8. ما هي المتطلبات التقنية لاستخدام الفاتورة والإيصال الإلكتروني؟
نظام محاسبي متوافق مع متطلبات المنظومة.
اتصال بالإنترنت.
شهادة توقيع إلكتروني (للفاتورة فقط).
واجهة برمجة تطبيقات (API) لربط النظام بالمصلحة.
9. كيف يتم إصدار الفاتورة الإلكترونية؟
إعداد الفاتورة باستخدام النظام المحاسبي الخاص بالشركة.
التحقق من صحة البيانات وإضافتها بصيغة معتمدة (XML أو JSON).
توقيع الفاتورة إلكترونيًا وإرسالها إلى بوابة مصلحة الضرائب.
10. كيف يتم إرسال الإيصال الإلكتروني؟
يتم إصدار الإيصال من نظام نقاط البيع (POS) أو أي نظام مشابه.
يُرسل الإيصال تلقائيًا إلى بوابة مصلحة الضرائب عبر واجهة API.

About this exercise:
Copy every line of the material above word for word, in its original order and line breaks.

Reply:
8. ما هي المتطلبات التقنية لاستخدام الفاتورة والإيصال الإلكتروني؟
نظام محاسبي متوافق مع متطلبات المنظومة.
اتصال بالإنترنت.
شهادة توقيع إلكتروني (للفاتورة فقط).
واجهة برمجة تطبيقات (API) لربط النظام بالمصلحة.
9. كيف يتم إصدار الفاتورة الإلكترونية؟
إعداد الفاتورة باستخدام النظام المحاسبي الخاص بالشركة.
التحقق من صحة البيانات وإضافتها بصيغة معتمدة (XML أو JSON).
توقيع الفاتورة إلكترونيًا وإرسالها إلى بوابة مصلحة الضرائب.
10. كيف يتم إرسال الإيصال الإلكتروني؟
يتم إصدار الإيصال من نظام نقاط البيع (POS) أو أي نظام مشابه.
يُرسل الإيصال تلقائيًا إلى بوابة مصلحة الضرائب عبر واجهة API.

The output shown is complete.